▸ **Prompt**: Count how many of the lines below contain the string "scientific", treating uppercase and lowercase as different. Reply with that number alone.

(begin)

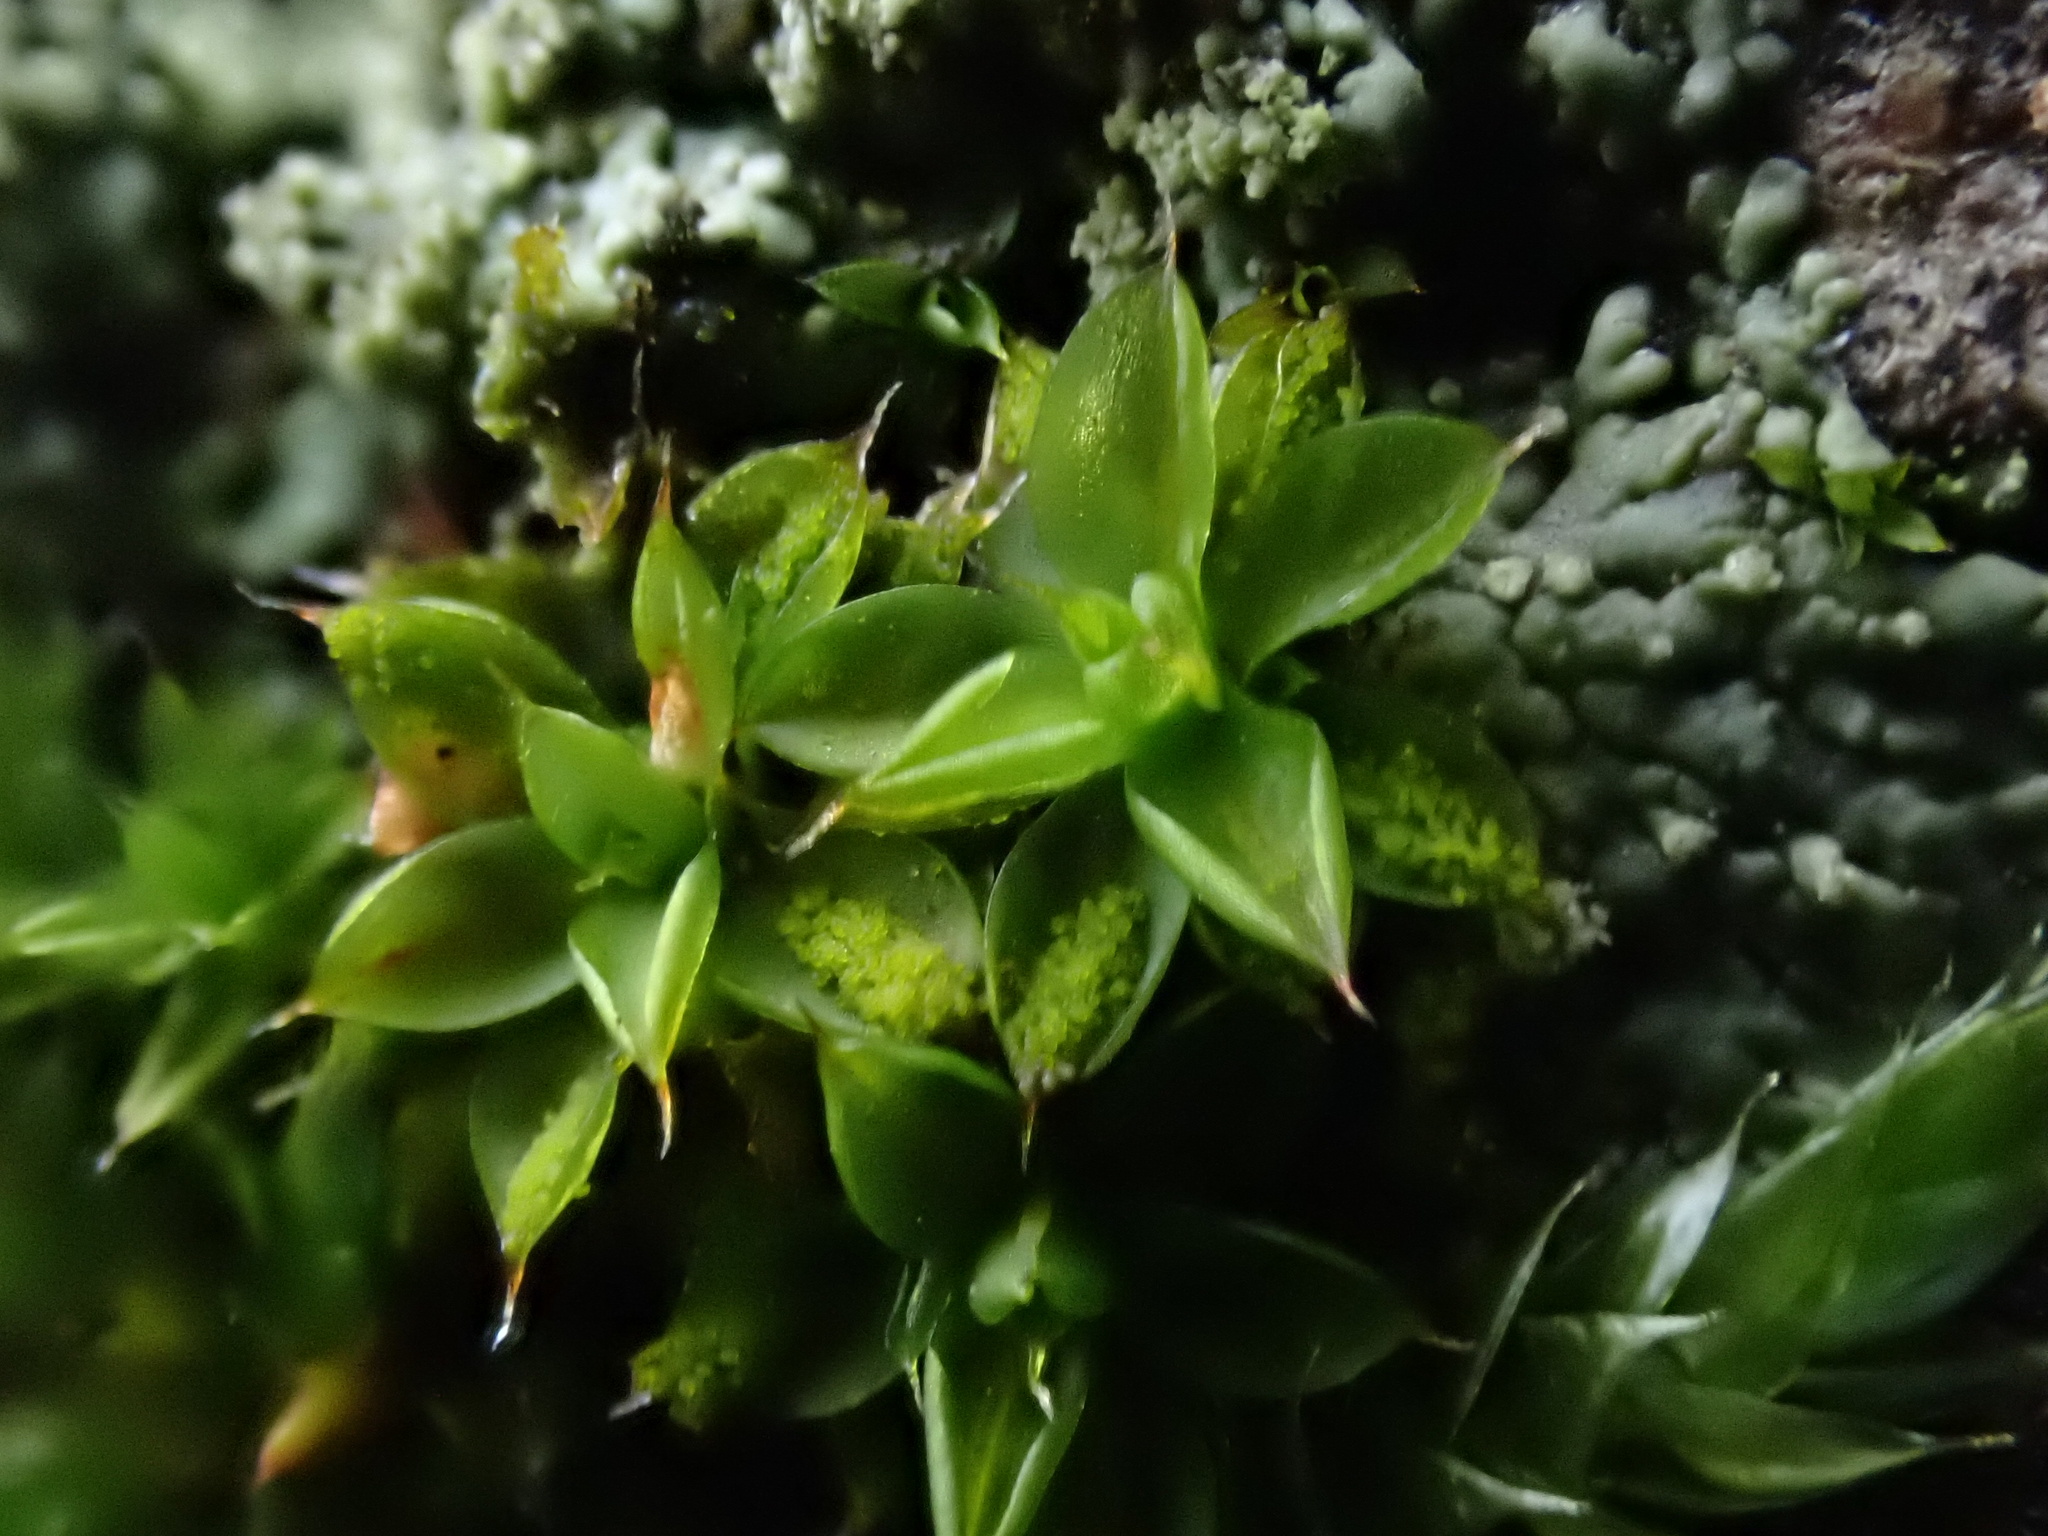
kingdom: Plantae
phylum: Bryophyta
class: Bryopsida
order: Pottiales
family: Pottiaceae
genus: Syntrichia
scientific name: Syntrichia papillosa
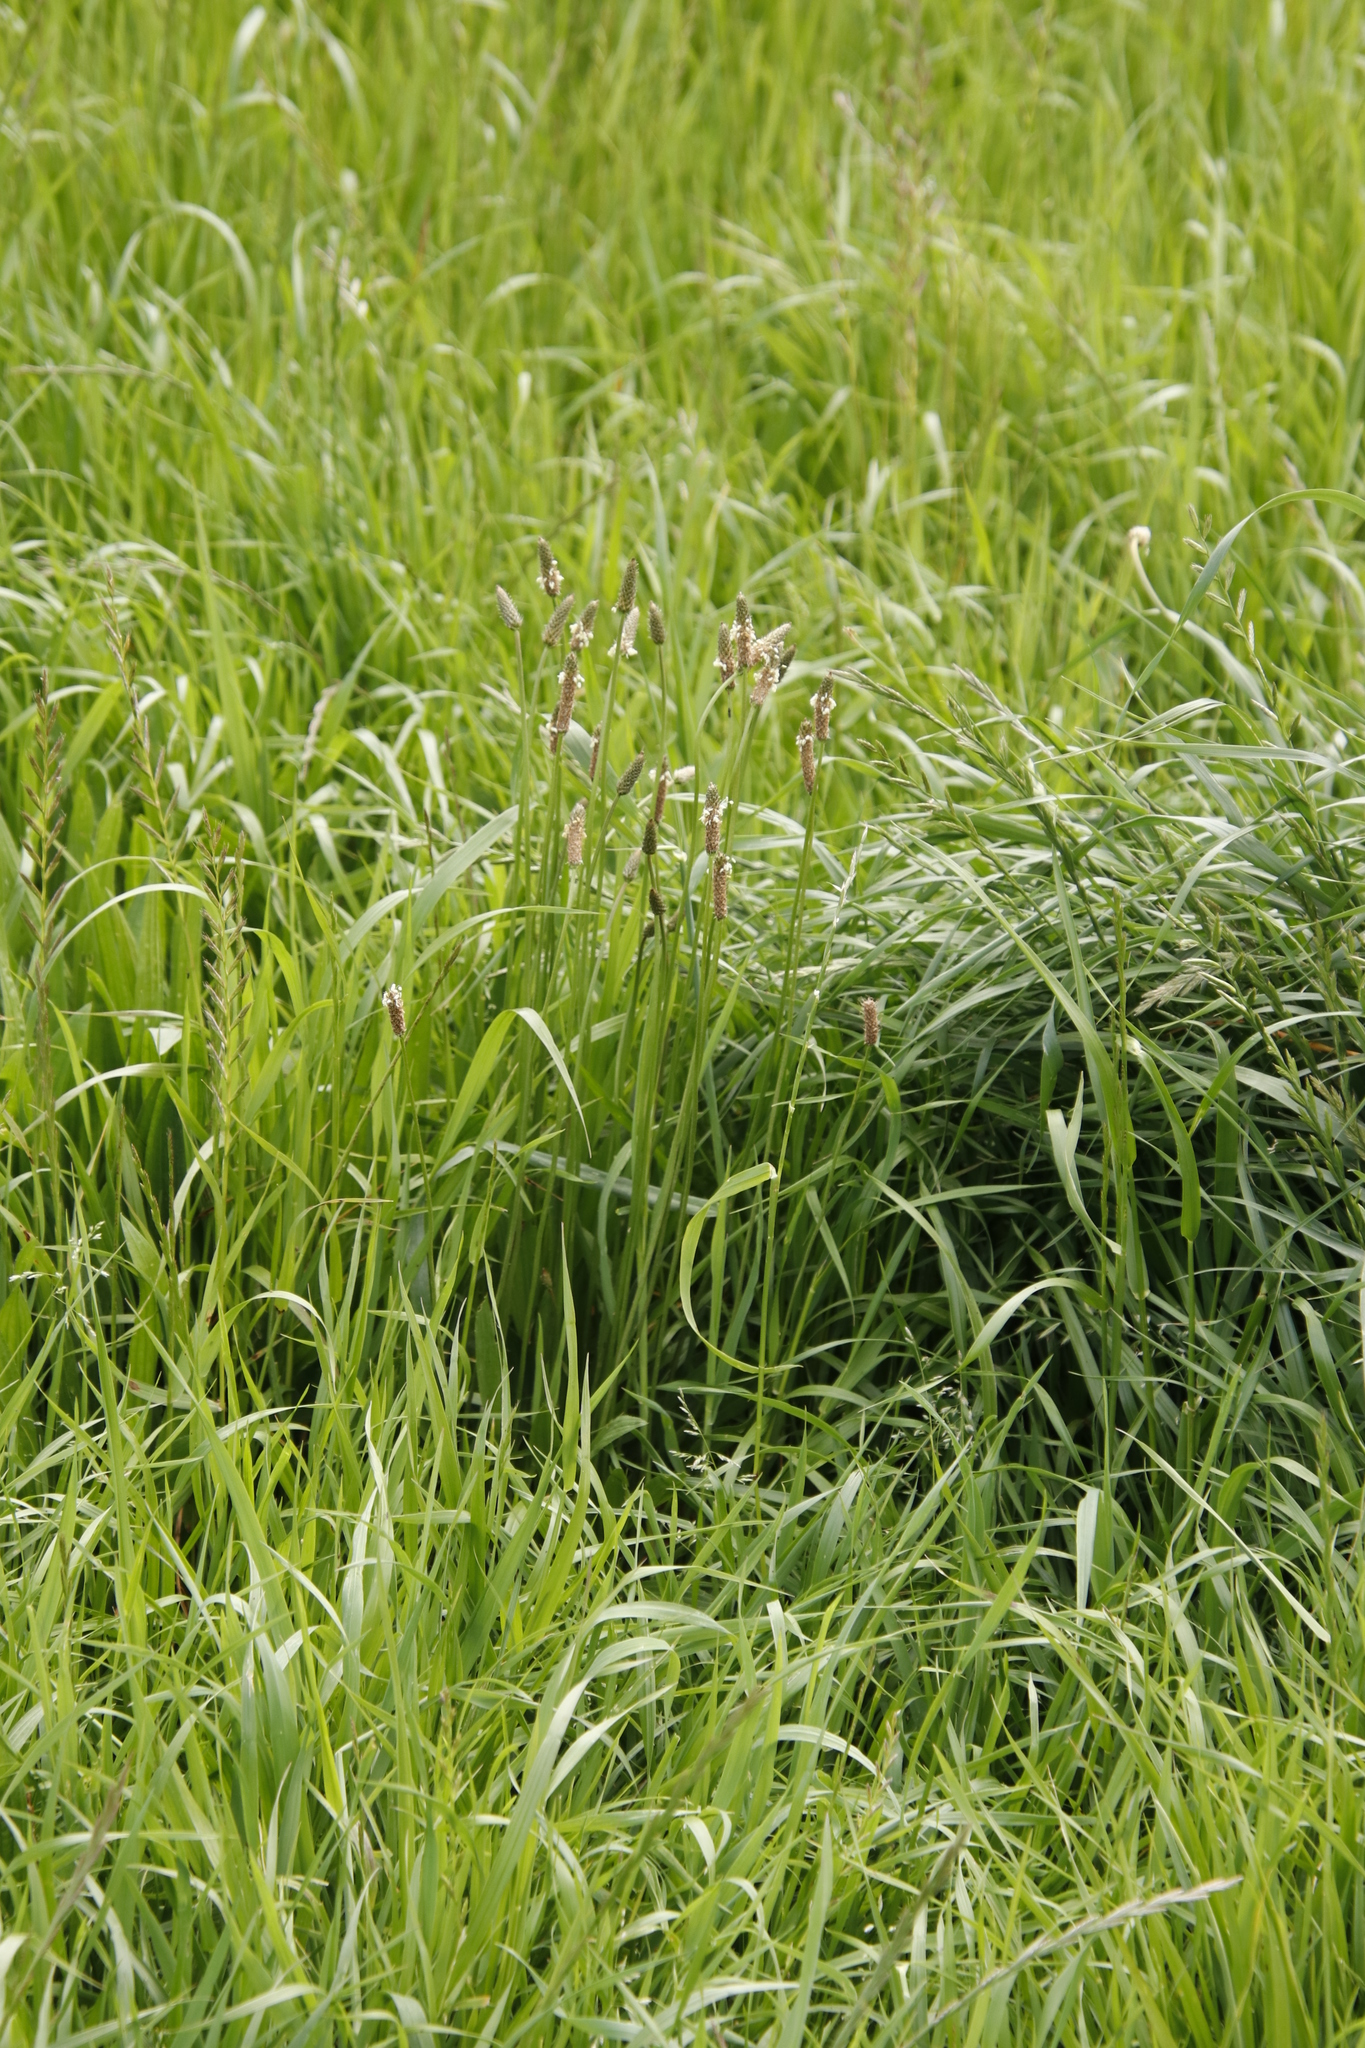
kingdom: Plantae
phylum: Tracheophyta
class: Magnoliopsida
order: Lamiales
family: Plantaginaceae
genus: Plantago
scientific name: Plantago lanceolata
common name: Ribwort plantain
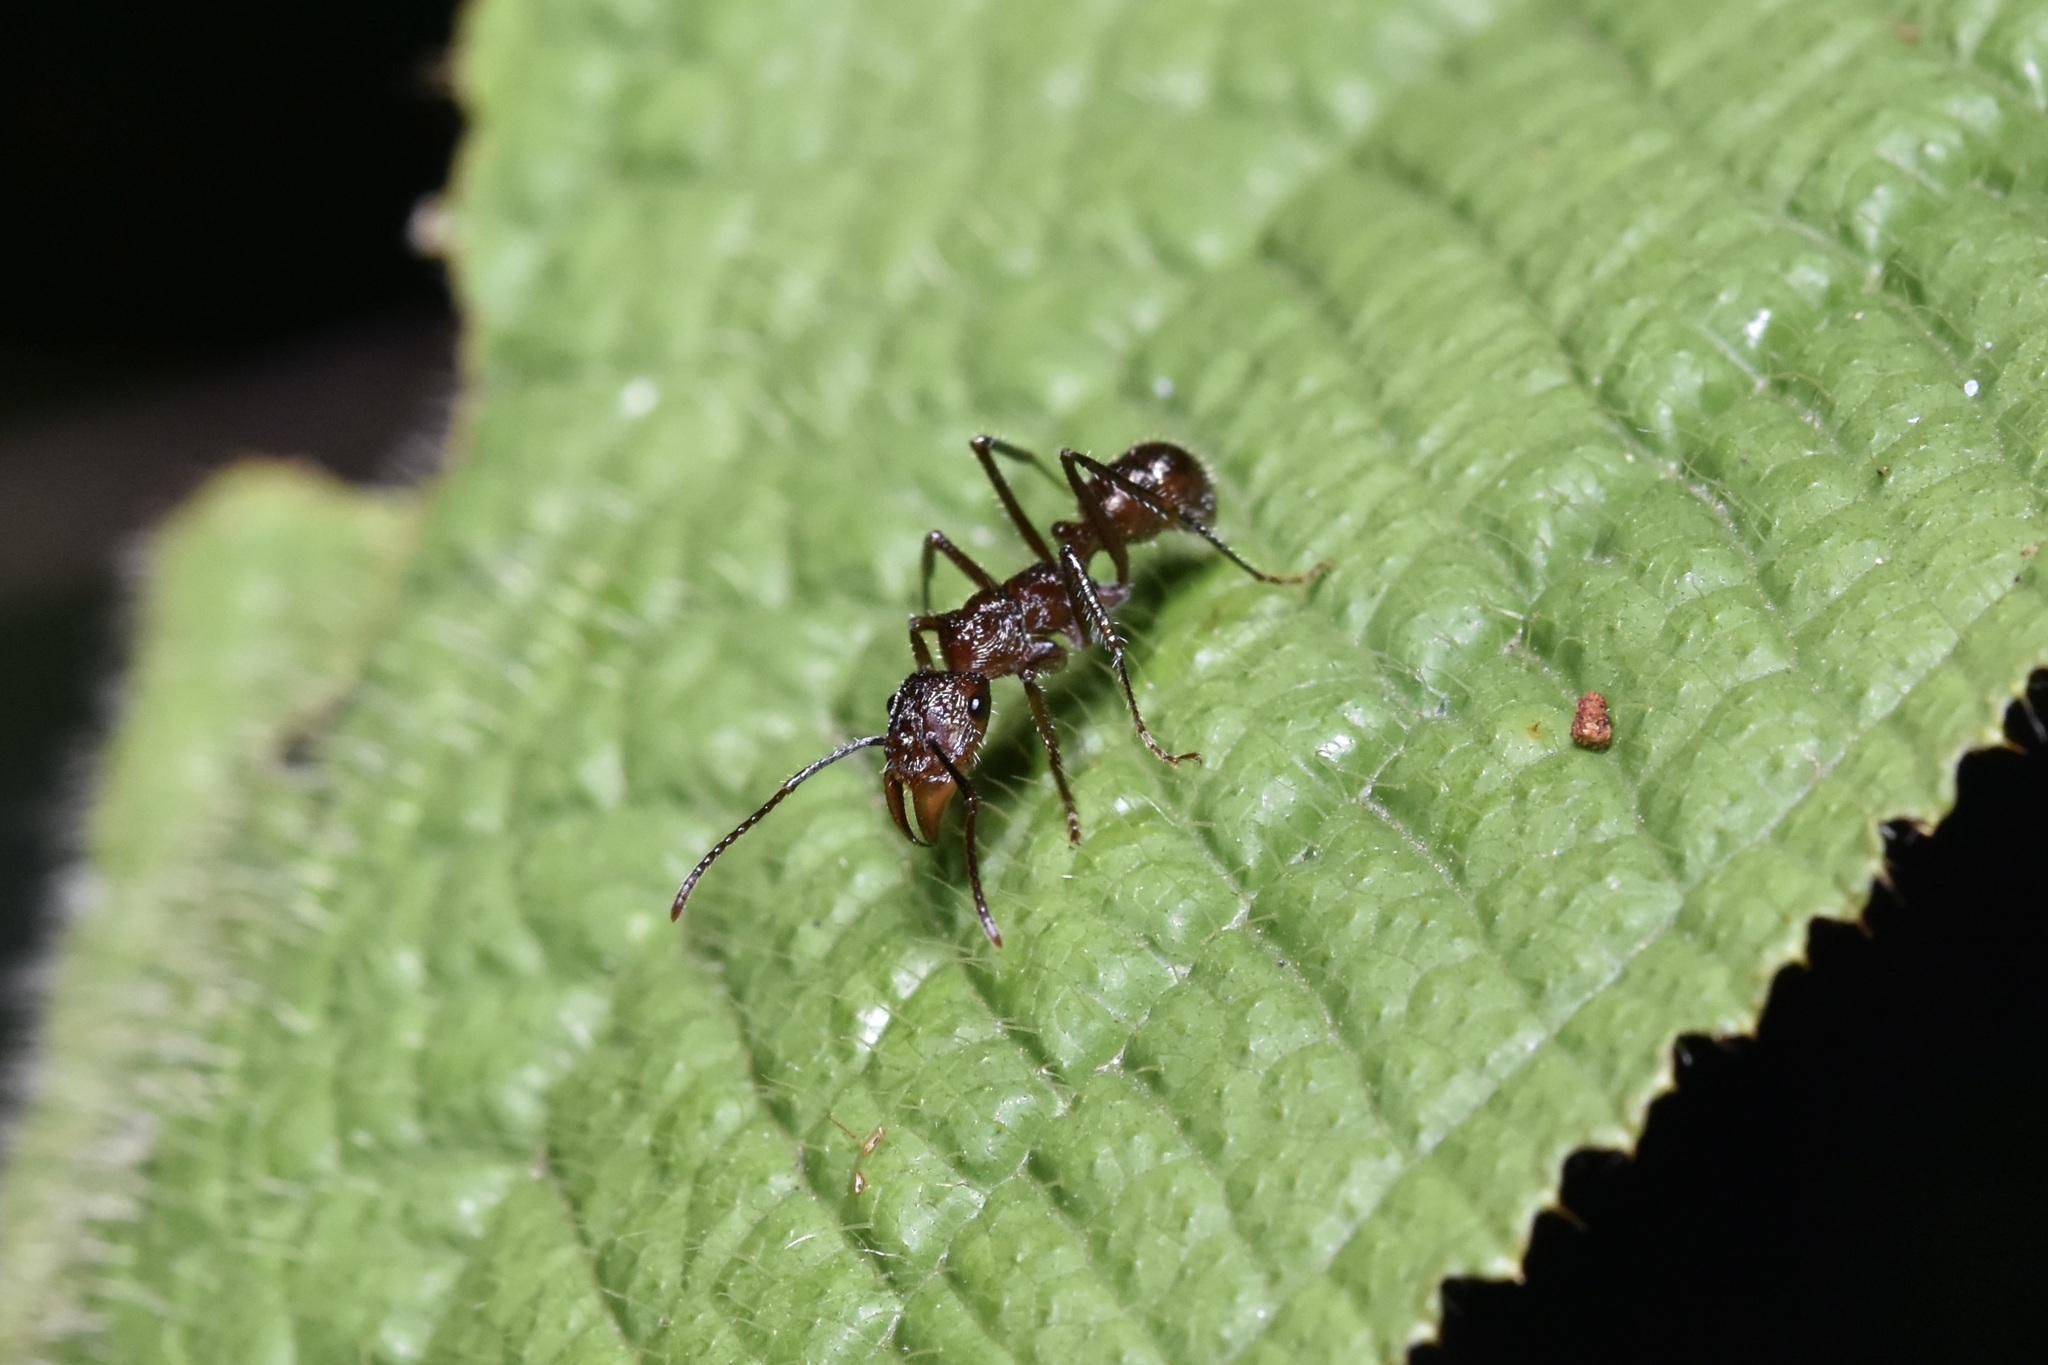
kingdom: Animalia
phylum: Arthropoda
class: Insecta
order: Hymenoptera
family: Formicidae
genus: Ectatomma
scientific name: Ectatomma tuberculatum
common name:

(end)

▸ **Result**: 3